Millions of Hispanics have registered to vote in the last five years, and last week, the Mexican legislature passed a law allowing Mexicans living abroad to retain inheritance rights even if they become American citizens, a move that could prompt as many as 5.5 million Mexicans living here to patriate.
Already, increased border enforcement, combined with the disparity between economic conditions in the two countries, seems to be exacting a toll.
According to Mr. Ward, the assistant Border Patrol agent in charge at the Santa Teresa, N.M., station here, criminal gangs along the border have become more brazen. In one year, he says, robbers have targeted the Southern Pacific trains that run along the border 700 times, and the number of marijuana seizures has risen - a trend he expects to continue as Mexican gangs claim more of the drug market left vacant by crackdowns in other Latin American nations.
In addition, Ward says, more would-be immigrants are paying "coyotes," or smugglers, to ferry them across the border. Often, they're carried in unsafe vehicles or robbed and beaten along the way. Moreover, a recent University of Texas study found that more immigrants are attempting to cross the border in remote or treacherous areas, leading to more accidental deaths.

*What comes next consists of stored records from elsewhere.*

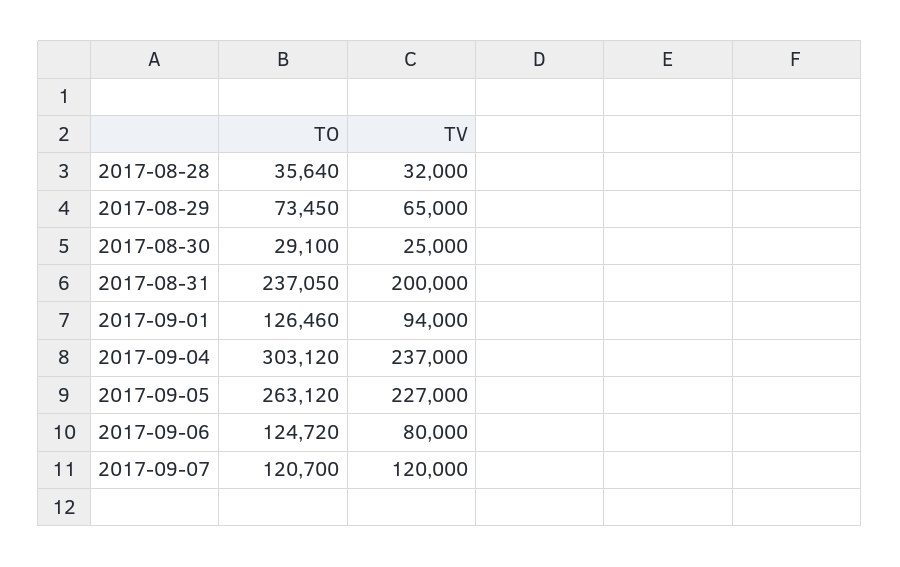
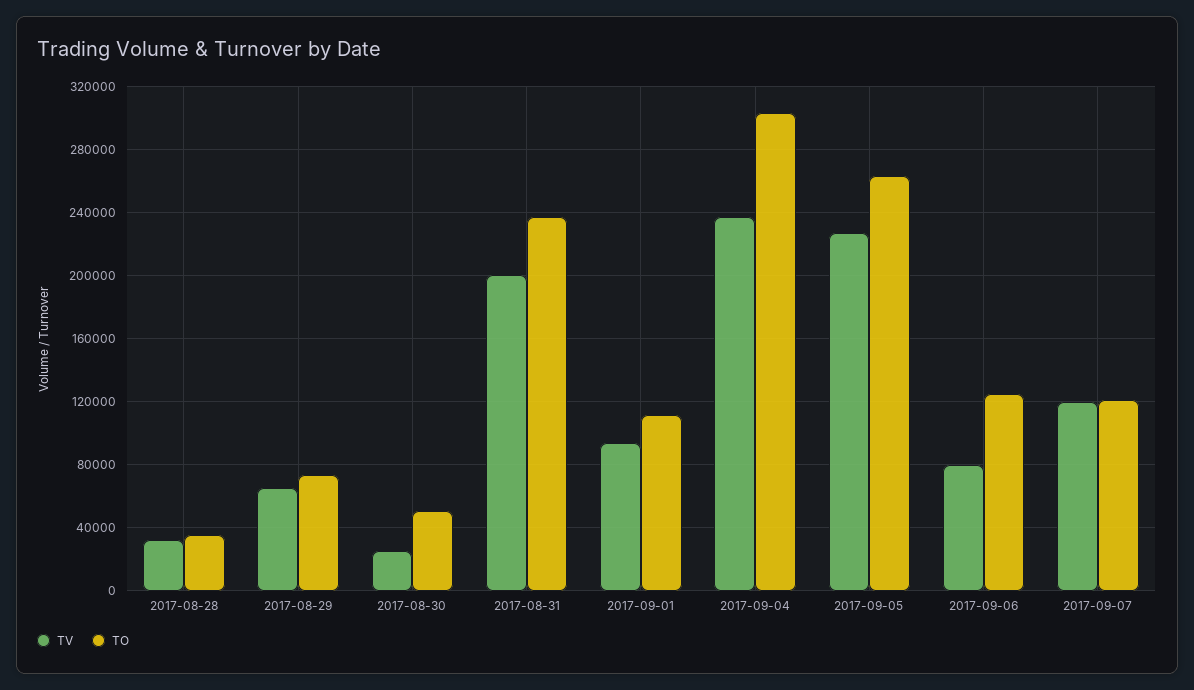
TO, 2017-08-30: 29100 -> 50000
TO, 2017-09-01: 126460 -> 110000

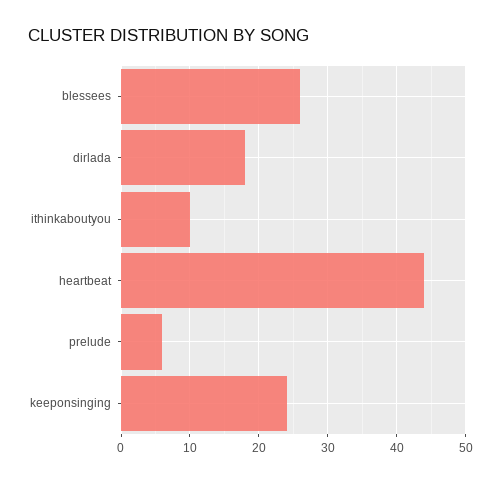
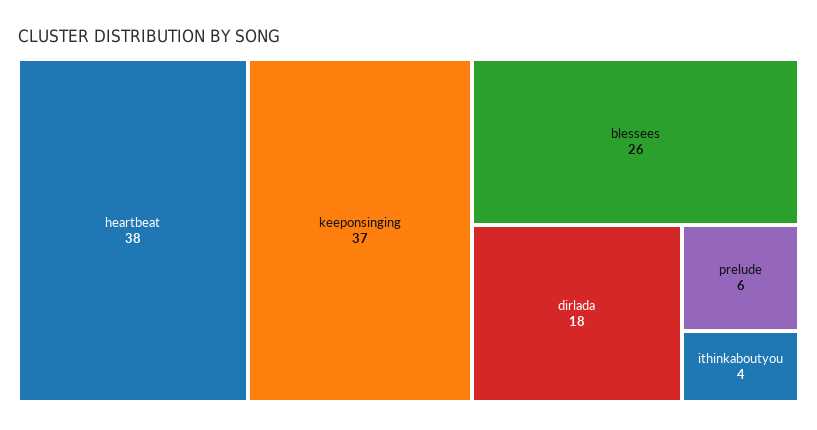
ithinkaboutyou: 10 -> 4
heartbeat: 44 -> 38
keeponsinging: 24 -> 37

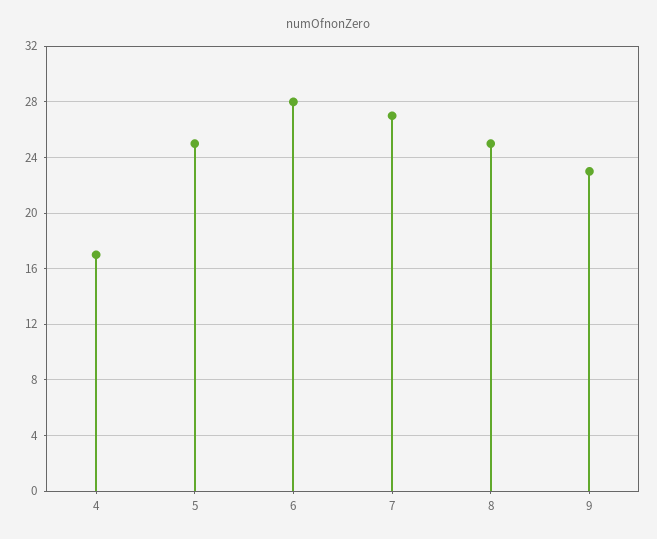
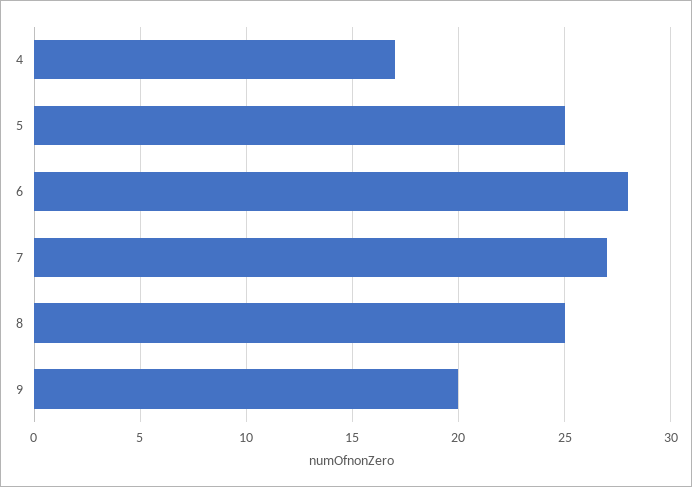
9: 23 -> 20

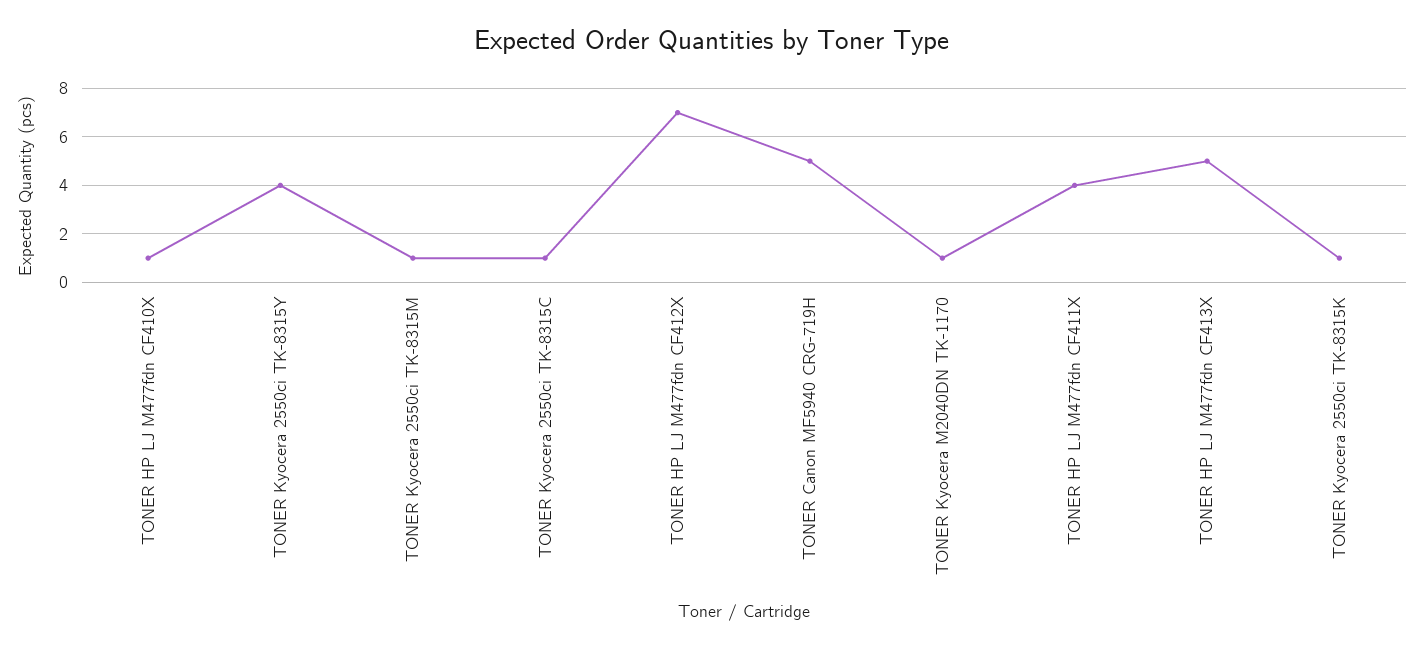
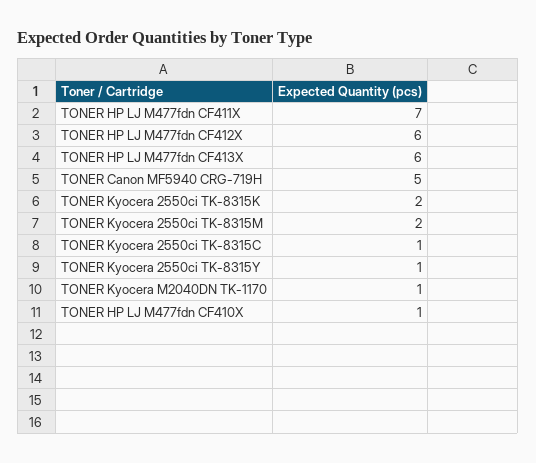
TONER Kyocera 2550ci TK-8315Y: 4 -> 1
TONER Kyocera 2550ci TK-8315M: 1 -> 2
TONER HP LJ M477fdn CF412X: 7 -> 6
TONER HP LJ M477fdn CF411X: 4 -> 7
TONER HP LJ M477fdn CF413X: 5 -> 6
TONER Kyocera 2550ci TK-8315K: 1 -> 2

To advocates on both sides of the immigration debate, these disturbing developments represent a call to action. Yet whether lawmakers ultimately decide to continue fortifying the border, or seek ways to accommodate more Mexican workers, the challenges along America's southern border are not likely to fade any time soon from the public view.
"A lot of things going on in society are more starkly visible on the border," says David Spener, a researcher at the University of Texas. "The globalization of the economy, the movement of goods and people, environmental issues, and all the usual urban problems play a role here. There's no such thing as a quick fix."